There were consequences. Corbyn had forbidden private construction workers to cross the picket lines, and eventually the council had to pay them £6,160 in compensation for loss of earnings, the equivalent today of £25,000. A committee was set up to award bonuses to council workers who had to clear the backlogs caused by the strike: Corbyn was its chairman. His conflict of interest was referred by the borough’s chief executive to the director of public prosecutions. He would be acquitted of any wrongdoing, and was merely castigated for managerial incompetence. Around the same time, he forbade an animal circus to perform in the borough.

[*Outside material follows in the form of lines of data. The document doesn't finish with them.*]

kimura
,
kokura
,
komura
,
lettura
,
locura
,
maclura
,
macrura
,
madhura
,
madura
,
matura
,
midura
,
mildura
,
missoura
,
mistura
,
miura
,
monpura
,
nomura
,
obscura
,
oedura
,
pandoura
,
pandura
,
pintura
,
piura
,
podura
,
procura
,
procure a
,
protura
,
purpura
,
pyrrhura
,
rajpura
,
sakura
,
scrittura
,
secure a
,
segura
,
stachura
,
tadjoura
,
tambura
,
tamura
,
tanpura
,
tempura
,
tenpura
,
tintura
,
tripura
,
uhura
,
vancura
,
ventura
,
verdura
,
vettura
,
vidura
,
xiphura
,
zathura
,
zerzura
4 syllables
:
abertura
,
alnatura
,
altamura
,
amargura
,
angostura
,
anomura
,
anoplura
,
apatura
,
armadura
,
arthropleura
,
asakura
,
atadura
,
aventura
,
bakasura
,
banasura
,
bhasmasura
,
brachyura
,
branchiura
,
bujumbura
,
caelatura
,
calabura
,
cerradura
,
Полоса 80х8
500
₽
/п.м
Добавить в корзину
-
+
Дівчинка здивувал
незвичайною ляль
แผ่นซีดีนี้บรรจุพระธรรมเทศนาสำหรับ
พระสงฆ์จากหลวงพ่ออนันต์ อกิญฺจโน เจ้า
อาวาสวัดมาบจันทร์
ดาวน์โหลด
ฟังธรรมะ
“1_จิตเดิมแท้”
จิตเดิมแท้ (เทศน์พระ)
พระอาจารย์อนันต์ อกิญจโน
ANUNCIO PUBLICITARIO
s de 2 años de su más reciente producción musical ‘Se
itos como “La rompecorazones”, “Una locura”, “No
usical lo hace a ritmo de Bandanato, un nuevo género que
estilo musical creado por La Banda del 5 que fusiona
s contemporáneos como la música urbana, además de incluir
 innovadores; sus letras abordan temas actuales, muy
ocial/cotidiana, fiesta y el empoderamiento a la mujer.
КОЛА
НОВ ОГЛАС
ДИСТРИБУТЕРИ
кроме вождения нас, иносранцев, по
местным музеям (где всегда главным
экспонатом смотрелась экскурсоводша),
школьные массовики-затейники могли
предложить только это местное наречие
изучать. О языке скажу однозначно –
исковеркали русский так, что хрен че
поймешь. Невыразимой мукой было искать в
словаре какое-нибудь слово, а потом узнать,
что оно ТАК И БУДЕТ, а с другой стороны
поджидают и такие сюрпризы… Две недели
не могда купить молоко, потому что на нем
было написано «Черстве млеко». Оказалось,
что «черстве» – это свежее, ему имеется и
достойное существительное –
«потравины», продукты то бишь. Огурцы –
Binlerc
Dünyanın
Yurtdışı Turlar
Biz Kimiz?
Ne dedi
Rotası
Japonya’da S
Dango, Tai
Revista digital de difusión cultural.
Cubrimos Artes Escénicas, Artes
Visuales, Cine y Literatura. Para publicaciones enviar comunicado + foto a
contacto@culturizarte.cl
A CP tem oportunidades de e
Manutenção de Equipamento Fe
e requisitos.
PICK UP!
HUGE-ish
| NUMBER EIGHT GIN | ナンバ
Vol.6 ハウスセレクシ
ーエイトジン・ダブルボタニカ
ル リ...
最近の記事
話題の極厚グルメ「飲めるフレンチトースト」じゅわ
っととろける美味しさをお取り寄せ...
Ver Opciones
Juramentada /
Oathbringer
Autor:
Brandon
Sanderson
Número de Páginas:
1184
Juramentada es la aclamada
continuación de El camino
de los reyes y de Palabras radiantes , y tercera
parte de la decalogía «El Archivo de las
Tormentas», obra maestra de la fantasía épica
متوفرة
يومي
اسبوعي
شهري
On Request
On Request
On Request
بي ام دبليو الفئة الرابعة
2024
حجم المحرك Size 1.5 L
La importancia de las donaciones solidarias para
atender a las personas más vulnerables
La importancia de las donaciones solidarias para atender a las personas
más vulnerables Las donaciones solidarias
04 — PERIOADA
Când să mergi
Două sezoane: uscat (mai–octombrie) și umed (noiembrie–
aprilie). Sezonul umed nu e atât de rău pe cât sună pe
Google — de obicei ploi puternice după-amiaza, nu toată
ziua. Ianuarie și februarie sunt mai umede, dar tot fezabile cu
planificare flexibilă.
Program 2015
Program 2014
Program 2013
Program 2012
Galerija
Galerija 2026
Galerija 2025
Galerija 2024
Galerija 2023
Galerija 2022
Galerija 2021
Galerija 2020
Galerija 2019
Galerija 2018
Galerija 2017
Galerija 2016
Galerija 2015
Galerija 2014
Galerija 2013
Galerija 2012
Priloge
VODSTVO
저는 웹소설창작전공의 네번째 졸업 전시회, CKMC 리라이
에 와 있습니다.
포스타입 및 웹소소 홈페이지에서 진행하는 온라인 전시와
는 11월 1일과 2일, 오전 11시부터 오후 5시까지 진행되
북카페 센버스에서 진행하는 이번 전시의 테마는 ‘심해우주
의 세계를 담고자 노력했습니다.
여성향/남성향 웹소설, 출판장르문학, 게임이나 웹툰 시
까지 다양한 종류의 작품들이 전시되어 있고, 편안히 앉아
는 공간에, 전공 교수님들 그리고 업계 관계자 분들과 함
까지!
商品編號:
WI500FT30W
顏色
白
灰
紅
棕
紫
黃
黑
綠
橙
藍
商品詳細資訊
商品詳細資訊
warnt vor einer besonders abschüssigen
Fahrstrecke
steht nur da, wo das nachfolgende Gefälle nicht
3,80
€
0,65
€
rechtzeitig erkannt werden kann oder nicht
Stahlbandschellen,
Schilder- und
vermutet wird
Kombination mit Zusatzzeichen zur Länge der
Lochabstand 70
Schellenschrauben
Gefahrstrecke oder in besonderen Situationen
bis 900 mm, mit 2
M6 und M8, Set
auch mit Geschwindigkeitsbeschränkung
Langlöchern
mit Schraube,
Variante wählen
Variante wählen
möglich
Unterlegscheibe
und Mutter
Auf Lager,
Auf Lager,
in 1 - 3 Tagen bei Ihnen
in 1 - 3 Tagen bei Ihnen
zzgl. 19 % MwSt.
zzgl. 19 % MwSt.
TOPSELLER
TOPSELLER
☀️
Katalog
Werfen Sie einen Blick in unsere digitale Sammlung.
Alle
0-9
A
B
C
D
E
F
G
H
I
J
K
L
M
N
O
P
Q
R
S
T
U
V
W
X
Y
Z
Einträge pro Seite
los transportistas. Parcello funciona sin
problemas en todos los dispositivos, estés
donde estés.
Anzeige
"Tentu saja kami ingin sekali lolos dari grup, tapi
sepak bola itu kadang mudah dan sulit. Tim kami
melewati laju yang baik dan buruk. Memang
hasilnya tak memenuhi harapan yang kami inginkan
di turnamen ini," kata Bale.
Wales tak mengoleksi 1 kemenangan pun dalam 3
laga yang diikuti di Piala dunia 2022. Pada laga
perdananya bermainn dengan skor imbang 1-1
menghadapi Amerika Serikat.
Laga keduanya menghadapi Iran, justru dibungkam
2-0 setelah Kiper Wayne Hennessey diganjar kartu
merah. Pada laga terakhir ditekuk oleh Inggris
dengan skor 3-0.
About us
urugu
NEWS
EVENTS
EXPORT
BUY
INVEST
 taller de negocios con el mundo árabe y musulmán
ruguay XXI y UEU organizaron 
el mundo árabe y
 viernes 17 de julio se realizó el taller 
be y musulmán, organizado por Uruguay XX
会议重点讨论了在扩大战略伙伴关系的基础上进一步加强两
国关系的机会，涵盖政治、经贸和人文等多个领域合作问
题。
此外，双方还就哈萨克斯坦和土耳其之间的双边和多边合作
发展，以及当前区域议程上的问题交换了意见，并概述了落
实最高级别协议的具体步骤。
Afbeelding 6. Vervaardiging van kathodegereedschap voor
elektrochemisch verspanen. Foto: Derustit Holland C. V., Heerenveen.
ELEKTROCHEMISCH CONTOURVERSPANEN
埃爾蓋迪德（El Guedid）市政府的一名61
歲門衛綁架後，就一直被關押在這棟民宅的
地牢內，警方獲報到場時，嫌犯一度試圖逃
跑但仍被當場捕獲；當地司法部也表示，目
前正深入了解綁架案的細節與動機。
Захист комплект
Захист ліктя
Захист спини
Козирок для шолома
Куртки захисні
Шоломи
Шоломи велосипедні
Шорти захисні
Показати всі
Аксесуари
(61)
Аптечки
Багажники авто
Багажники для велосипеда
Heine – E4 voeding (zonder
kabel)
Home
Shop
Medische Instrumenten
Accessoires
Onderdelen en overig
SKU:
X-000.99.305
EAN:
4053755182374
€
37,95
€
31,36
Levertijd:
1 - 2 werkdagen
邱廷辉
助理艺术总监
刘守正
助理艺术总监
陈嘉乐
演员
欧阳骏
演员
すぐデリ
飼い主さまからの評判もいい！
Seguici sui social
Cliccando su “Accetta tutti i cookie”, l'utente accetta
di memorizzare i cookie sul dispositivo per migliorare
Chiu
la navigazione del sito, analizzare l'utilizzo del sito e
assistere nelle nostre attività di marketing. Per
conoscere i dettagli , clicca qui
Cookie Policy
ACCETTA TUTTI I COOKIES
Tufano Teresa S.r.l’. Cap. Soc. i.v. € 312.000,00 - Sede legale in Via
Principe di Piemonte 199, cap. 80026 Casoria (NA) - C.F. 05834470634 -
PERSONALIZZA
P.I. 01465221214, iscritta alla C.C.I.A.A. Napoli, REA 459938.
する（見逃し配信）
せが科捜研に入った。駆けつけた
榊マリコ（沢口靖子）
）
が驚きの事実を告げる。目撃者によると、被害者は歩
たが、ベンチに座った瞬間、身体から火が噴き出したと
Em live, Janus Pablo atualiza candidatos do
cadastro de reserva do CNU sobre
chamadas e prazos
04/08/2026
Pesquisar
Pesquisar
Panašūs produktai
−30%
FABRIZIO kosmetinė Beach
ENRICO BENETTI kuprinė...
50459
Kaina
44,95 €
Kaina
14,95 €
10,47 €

The strikes divided the forty-two Labour councillors in Haringey. The moderate majority, with the support of the seventeen Tory councillors, opposed Corbyn’s ambitions to turn their borough into a mini-Marxist state. In his undisguised bid for power, he challenged council leader Colin Ware, a conventional social democrat. Although he was defeated, he had demonstrated that he had considerable backing. ‘You could not out-left Corbyn,’ recalled Robin Young, the Labour whip. ‘He detested everyone who disagreed with him. And he always got others to do his dirty work.’ Constantly calculating the numbers and the strategy to assert control, Corbyn quietly ordered junior councillors to propose motions to destabilise the moderates, encouraged activists to challenge his ideological enemies in the Labour branches, and energetically recruited far leftists as Labour Party members. As an organiser he was showing real political gifts. Young’s biggest gripe was that ‘Corbyn played no part in building Haringey’s houses and social services. He just played politics.’ Even Mark Killingworth, a fellow left-wing councillor, had grown to dislike Corbyn’s conspiratorial ways. ‘He wanted all the power and to be the one leader everyone should follow. Jeremy and Jane turned every meeting of the Labour group into a terrible argument.’